Setting up a non-root user account

TL;DR

user=<your chosen username>
adduser $user
usermod -aG sudo $user
Expected output

What

user=<your chosen username> creates a Bash variable to hold your username string and make it easier to run the next commands

adduser $user creates a new user using the username you chosen. $user refers to the bash variable (in bash, a string starting  with $ is perceived as a variable and gets substituted with the value of the variable before the whole command runs.

usermod -aG sudo $user adds your new user to the sudo-ers group. That means that your new user can run root-priviledged commands by using sudo.

sudo -l -U $user shows what commands the $user can execute using sudo. If you ran usermod before, it should show something similar to the above. If not, it will state that the user does not have sudo priviledges.

Why

Working on your server (or any server for that mater) using the root account is very very dangerous. For starts, it's easy to wipe the whole system just by issuing a mistyped rm command (personally I've done it once. I learned ever since!).

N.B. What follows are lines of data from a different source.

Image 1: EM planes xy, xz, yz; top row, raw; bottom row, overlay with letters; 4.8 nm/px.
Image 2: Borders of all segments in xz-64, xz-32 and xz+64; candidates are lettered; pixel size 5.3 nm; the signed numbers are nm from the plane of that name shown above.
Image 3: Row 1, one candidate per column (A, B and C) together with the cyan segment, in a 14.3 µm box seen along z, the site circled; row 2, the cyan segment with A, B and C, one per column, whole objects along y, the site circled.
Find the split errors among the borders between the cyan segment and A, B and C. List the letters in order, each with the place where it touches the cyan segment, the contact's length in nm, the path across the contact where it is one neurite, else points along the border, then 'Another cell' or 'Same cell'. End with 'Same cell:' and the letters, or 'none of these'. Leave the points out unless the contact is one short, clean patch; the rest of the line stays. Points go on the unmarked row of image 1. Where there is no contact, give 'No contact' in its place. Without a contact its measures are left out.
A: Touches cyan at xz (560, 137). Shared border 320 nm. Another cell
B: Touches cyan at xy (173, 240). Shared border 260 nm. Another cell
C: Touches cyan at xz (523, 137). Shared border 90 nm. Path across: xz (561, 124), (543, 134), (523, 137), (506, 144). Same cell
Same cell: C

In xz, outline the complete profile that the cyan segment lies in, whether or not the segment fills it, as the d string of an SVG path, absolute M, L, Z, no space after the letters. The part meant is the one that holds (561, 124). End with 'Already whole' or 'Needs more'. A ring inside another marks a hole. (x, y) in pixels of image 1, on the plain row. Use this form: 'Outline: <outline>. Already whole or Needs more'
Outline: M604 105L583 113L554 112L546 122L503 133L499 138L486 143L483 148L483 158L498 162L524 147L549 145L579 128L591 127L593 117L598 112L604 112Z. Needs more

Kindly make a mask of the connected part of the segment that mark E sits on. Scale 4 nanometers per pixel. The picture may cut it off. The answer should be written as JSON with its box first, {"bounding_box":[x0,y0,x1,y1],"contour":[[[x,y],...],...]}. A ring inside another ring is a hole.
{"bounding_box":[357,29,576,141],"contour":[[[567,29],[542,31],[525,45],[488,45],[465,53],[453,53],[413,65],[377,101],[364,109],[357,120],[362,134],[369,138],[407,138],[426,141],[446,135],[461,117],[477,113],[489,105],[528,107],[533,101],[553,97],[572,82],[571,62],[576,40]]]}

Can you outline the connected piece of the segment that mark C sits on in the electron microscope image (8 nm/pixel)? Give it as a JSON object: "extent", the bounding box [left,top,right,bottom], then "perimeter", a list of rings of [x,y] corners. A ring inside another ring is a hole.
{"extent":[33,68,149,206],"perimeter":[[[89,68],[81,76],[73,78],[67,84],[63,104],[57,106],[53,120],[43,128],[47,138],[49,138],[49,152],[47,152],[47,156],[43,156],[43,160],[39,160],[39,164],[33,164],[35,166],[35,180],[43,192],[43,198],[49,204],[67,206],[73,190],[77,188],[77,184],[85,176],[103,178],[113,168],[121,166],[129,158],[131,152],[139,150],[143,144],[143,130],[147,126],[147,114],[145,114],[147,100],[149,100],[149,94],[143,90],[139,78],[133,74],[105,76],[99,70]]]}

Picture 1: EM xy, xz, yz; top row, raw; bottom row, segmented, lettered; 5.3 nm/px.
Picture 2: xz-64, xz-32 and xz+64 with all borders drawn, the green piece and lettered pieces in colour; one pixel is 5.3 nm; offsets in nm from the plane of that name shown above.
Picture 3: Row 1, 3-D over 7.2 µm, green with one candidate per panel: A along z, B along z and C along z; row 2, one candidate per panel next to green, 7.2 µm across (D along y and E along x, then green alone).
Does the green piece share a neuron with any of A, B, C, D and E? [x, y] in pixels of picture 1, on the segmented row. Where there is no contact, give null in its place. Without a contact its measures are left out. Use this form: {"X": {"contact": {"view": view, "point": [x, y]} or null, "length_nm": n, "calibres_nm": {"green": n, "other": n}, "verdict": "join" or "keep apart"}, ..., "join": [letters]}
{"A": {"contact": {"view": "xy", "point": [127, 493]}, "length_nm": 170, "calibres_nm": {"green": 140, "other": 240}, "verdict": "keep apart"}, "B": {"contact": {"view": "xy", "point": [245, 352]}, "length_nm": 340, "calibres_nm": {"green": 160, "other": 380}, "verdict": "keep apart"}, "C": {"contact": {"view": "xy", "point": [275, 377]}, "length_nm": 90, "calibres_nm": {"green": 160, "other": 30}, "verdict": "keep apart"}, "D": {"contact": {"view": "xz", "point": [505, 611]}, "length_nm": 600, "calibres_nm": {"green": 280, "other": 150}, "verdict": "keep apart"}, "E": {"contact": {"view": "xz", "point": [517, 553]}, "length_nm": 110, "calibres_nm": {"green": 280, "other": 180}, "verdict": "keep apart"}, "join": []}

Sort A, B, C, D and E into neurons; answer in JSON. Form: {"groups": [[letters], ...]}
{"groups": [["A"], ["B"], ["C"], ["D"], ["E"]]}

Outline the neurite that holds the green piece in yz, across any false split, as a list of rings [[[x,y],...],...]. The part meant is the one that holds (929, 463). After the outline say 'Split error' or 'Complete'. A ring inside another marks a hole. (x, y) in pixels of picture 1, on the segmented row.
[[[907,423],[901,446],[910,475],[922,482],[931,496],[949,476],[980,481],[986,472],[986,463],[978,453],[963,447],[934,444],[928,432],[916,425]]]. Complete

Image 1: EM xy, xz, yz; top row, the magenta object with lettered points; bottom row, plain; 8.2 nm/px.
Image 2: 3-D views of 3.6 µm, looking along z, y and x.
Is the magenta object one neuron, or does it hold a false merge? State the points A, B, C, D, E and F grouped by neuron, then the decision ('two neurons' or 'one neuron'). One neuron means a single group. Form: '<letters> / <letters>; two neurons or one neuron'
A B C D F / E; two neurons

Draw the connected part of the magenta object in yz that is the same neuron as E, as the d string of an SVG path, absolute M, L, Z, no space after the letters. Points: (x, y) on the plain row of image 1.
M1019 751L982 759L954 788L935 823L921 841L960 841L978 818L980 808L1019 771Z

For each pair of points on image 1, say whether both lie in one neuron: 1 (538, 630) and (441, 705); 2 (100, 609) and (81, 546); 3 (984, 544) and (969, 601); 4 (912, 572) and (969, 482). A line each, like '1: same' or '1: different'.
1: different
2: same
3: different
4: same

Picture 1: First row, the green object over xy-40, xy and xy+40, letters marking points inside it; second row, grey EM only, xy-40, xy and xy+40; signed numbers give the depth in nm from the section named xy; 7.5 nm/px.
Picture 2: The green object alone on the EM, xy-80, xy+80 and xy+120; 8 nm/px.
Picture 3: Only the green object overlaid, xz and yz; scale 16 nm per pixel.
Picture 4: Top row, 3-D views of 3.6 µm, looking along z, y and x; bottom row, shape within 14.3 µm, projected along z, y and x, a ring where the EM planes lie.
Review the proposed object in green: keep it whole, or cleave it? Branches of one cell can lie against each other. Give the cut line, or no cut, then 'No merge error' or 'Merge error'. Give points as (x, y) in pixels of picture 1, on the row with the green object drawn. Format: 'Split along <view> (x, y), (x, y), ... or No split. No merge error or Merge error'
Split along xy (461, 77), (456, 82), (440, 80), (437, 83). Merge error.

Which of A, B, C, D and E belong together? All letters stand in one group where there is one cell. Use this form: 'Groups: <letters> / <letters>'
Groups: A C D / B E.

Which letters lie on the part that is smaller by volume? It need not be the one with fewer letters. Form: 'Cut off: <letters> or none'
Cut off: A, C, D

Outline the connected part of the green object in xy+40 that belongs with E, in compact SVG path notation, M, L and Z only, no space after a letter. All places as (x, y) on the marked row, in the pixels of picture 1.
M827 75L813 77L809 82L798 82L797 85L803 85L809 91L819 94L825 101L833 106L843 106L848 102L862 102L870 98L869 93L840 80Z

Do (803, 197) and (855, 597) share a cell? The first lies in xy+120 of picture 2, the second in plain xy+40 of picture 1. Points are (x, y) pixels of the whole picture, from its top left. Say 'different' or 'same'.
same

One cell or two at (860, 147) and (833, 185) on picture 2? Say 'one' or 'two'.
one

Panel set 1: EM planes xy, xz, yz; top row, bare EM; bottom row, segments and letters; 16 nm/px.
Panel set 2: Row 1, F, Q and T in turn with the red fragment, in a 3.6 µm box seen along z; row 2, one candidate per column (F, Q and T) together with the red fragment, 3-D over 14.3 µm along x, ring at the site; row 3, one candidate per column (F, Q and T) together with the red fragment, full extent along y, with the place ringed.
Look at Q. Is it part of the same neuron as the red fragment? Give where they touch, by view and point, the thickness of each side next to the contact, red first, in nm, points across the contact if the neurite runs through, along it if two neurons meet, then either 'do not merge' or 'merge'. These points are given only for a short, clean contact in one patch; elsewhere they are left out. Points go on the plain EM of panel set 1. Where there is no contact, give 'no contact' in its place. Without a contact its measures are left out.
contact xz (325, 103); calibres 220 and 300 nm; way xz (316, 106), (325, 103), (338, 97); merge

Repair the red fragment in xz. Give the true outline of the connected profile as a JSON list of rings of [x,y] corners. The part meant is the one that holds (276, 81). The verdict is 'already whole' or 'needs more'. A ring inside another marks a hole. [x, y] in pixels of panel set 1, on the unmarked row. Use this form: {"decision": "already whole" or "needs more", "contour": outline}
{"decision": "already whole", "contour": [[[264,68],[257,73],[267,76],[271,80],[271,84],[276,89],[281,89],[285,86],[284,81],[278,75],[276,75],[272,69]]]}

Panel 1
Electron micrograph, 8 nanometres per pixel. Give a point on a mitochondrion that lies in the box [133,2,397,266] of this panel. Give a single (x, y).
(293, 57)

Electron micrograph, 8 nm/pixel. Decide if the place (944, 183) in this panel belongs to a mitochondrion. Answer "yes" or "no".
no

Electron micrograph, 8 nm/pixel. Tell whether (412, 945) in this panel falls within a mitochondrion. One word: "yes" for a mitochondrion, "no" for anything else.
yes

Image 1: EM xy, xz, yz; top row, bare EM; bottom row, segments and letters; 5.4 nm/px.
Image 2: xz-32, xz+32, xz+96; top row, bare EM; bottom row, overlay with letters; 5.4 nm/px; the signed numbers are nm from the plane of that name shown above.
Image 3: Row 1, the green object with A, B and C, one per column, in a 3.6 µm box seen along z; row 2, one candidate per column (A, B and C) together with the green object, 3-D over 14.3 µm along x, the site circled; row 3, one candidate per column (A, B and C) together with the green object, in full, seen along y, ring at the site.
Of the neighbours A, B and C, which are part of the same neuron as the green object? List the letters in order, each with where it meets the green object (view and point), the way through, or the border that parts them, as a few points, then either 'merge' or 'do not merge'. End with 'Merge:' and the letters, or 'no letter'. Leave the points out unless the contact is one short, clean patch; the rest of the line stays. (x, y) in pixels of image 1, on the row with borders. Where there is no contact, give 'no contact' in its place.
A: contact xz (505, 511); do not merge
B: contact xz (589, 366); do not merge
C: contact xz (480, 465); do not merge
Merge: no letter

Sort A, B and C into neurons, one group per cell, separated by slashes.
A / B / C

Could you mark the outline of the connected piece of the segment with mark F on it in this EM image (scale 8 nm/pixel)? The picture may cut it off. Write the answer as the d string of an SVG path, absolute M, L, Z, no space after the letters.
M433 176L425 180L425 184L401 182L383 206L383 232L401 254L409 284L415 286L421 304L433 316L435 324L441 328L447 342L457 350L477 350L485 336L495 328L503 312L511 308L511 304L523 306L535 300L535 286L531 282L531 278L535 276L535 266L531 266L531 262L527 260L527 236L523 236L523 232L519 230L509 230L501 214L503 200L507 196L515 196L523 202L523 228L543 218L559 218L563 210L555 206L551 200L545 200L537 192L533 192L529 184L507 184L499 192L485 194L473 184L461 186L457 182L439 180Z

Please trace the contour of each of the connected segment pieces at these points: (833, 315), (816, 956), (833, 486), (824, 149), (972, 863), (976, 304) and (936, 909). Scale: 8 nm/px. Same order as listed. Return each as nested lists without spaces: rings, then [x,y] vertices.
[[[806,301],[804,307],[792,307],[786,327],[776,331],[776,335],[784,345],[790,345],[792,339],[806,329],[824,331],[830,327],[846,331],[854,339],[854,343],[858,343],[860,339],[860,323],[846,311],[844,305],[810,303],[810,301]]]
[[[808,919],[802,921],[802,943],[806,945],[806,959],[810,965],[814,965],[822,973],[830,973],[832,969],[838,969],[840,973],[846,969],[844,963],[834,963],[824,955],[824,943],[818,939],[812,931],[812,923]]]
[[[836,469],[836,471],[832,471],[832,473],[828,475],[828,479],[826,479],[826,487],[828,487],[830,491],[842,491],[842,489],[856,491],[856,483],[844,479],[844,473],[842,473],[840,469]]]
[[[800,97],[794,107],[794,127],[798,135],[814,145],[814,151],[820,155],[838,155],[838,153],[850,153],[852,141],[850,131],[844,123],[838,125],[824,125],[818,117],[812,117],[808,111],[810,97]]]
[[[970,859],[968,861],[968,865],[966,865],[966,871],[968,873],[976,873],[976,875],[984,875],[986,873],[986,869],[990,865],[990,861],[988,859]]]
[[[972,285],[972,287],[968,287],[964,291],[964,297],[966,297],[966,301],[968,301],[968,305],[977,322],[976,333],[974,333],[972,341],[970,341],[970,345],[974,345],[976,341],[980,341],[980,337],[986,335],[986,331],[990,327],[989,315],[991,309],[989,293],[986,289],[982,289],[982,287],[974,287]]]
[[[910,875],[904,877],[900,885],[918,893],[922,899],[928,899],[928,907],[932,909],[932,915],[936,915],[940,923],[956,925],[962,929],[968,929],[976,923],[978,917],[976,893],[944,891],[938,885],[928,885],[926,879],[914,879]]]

By using a normal user account, you KNOW when you are doing something potentially dangerous (which means it will require elevated priviledges) because the command won't run, unless you use sudo. Obviously, running everything using sudo without truly needing it completely defeats the purpose of having a different user than root. You should always do things without sudo, and only when elevated permissions are needed (aka you get an error without it) you'll consider using sudo. And before that, you need to make sure you know what your next command will do!